Irak: quel rôle central pour les milices chiites à Fallouja?

Par La rédaction

Bagdad (AFP)

Les milices chiites jouent un rôle prépondérant dans la bataille pour la reconquête par les troupes gouvernementales irakiennes de la ville de Fallouja, mais leur implication suscite la controverse.

Officiellement, ces milices combattent sous l'ombrelle des Unités paramilitaires des Hached al-Chaabi (Mobilisation populaire) et le commandement du Premier ministre. 

Qui sont ces milices?

Une myriade de milices sont impliquées dans l'offensive de Falloujah lancée le 22-23 mai, notamment les plus puissantes du pays, comme Ketaëb Hezbollah (Brigades du Parti de Dieu), l'organisation Badr et Assaïb Ahl al-Haq (La Ligue des vertueux).

Ces groupes sont souvent décrits comme patronnés par l'Iran mais d'autres formations chiites n'étant pas étroitement liées à Téhéran participent aussi à l'opération, notamment plusieurs qui sont proches à l'autorité religieuse chiite suprême d'Irak.

Des milices des tribus sunnites locales font également partie des Hached al-Chaabi.

Quelque 30.000 combattants des Hached ont pris part aux premières phases de l'offensive sur Fallouja.

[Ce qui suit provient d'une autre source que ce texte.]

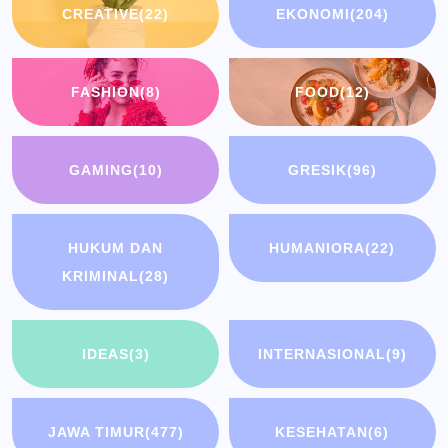
CREATIVE
(22)
EKONOMI
(204)
FASHION
(8)
FOOD
(12)
GAMING
(10)
GRESIK
(96)
HUKUM DAN
HUMANIORA
(22)
KRIMINAL
(28)
IDEAS
(3)
INTERNASIONAL
(9)
JAWA TIMUR
(477)
KESEHATAN
(6)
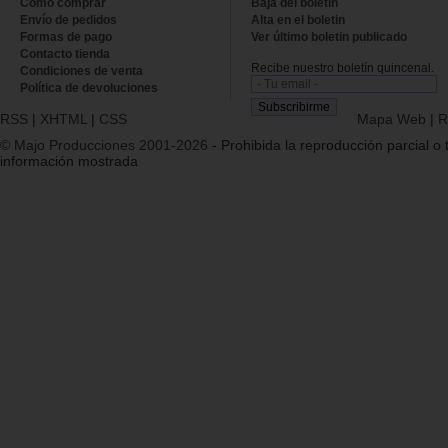
Cómo comprar
Baja del boletin
Envío de pedidos
Alta en el boletin
Formas de pago
Ver último boletin publicado
Contacto tienda
Recibe nuestro boletín quincenal.
Condiciones de venta
Política de devoluciones
RSS
|
XHTML
|
CSS
Mapa Web
|
R
© Majo Producciones 2001-2026
- Prohibida la reproducción parcial o t
información mostrada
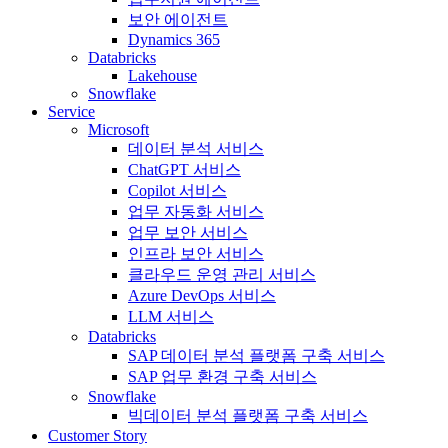
보안 에이전트
Dynamics 365
Databricks
Lakehouse
Snowflake
Service
Microsoft
데이터 분석 서비스
ChatGPT 서비스
Copilot 서비스
업무 자동화 서비스
업무 보안 서비스
인프라 보안 서비스
클라우드 운영 관리 서비스
Azure DevOps 서비스
LLM 서비스
Databricks
SAP 데이터 분석 플랫폼 구축 서비스
SAP 업무 환경 구축 서비스
Snowflake
빅데이터 분석 플랫폼 구축 서비스
Customer Story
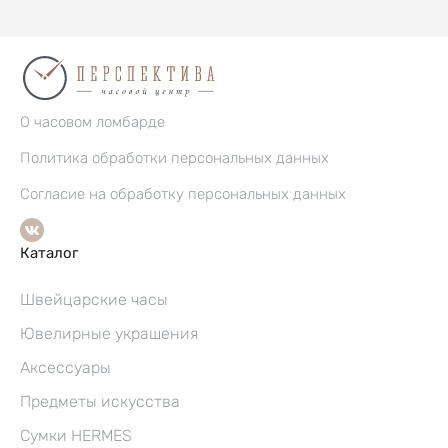
О часовом ломбарде
Политика обработки персональных данных
Согласие на обработку персональных данных
Каталог
Швейцарские часы
Ювелирные украшения
Аксессуары
Предметы искусства
Сумки HERMES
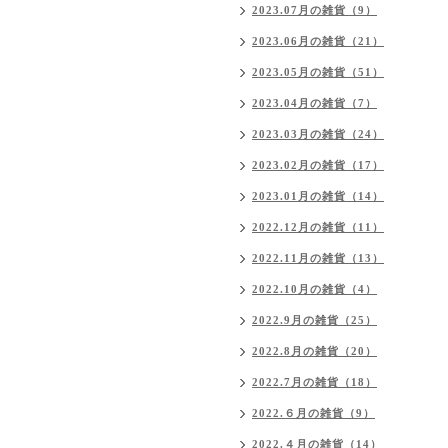
2023.07月の雑貨（9）
2023.06月の雑貨（21）
2023.05月の雑貨（51）
2023.04月の雑貨（7）
2023.03月の雑貨（24）
2023.02月の雑貨（17）
2023.01月の雑貨（14）
2022.12月の雑貨（11）
2022.11月の雑貨（13）
2022.10月の雑貨（4）
2022.9月の雑貨（25）
2022.8月の雑貨（20）
2022.7月の雑貨（18）
2022.６月の雑貨（9）
2022.４月の雑貨（14）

Avec 60.000 combattants inscrits, les Hached représentent la force armée la plus importante d'Irak.Même si les opérations d'envergure sont généralement confiées au service d'élite du contre-terrorisme, les Hached ont enregistré des victoires importantes contre l'EI depuis 2014.

Quel est leur rôle?

Ces milices ont joué un rôle essentiel dans la première phase de l'offensive, ratissant les zones à la périphérie de Fallouja, coupant les voies de ravitaillement et renforçant le siège de la ville.Elles ont repris des secteurs de la région qui étaient sous contrôle de l'EI, comme Garma et Saqlawiya.

La tâche qui leur a été confiée est quasiment terminée, et dans des secteurs récemment repris, les forces des Hached ont commencé à céder le terrain à l'armée et la police.

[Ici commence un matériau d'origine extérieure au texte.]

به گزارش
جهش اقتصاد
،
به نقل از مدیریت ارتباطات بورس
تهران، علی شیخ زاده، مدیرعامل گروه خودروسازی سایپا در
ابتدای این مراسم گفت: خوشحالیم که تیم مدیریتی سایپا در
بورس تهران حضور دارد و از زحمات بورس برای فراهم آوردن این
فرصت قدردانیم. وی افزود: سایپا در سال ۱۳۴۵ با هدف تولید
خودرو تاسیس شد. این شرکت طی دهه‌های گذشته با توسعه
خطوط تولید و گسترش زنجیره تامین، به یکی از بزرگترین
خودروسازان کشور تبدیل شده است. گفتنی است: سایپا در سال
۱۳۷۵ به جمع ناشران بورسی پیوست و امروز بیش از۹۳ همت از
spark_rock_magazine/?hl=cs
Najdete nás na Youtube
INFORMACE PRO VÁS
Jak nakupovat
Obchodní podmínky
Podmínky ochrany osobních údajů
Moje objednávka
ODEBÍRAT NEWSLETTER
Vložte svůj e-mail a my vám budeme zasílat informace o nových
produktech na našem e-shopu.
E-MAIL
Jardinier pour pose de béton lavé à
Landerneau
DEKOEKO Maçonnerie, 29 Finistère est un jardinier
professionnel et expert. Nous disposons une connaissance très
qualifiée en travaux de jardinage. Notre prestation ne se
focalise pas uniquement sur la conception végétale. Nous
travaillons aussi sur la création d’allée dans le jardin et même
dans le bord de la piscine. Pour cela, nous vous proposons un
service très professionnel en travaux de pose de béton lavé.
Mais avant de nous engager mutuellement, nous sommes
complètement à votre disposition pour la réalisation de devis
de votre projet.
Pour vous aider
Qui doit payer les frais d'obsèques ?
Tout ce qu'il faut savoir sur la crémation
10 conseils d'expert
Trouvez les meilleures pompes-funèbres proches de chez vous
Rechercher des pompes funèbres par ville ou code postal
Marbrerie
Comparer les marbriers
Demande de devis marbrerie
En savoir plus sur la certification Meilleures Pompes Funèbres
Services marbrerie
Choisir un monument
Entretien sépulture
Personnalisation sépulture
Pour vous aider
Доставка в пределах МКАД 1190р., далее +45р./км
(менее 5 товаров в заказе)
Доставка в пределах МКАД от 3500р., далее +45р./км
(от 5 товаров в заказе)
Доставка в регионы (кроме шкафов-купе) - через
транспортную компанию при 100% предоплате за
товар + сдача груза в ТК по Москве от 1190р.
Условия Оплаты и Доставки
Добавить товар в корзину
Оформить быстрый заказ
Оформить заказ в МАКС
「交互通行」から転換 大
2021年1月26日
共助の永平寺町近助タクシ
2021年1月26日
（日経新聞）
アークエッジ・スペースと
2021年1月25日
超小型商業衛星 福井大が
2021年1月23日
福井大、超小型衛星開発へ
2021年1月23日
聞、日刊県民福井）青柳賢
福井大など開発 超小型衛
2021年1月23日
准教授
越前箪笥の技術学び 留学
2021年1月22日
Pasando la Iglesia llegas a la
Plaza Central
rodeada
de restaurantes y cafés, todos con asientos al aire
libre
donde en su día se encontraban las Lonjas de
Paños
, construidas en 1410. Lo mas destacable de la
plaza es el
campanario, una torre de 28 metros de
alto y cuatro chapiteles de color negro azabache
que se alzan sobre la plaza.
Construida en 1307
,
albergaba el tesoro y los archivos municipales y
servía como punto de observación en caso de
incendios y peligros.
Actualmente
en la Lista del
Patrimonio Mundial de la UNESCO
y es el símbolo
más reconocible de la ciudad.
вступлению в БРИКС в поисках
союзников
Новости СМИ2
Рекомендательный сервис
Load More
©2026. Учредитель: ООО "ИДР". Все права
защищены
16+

Le gouvernement a clairement affirmé qu'elles n'avaient qu'un rôle de soutien pour la 2e phase de l'offensive et ne devraient pas pénétrer le centre de Falouja.

Mais le puissant commandant des Hached, Abou Mahdi al-Mohandis, a prévenu dimanche que ses forces n'allaient pas "rester là les bras croisés" en attendant que les forces d'élite réussissent à contrôler la ville.

Pourquoi sont-elles controversées?

Certaines milices chiites ont été accusées de violences sectaires à l'encontre de civils sunnites au cours de précédentes opérations.Leur implication dans une offensive contre l'un des bastions les plus emblématiques de l'EI dans la vaste province sunnite d'Al-Anbar est donc perçue comme potentiellement explosive.

Même si les dirigeants se sont gardés de toute déclaration incendiaire, les miliciens entretiennent l'idée que la lutte à Fallouja est l'occasion de venger les attentats à la voiture piégée ayant frappé Bagdad récemment.

Par ailleurs, leurs liens avec l'Iran et leur implication dans des attaques visant l'armée d'occupation et autres objectifs américains à la suite de l'invasion de l'Irak en 2003 en font des partenaires inopportuns pour la coalition internationale menée par Washington qui fournit un soutien aérien décisif.

Ont-elles commis des abus à Fallouja?

Plusieurs responsables politiques sunnites d'Al-Anbar ont accusé les milices chiites de mauvais traitements et tortures à l'encontre de civils sunnites durant l'opération, mais peu de détails ont été fournis soutenant ces affirmations.

A l'appel de l'ONU et d'organisations de défense des droits de l'Homme, le Premier ministre Haider al-Abadi a promis d'enquêter sur toute violation présumée et que les auteurs d'abus seraient poursuivis en justice.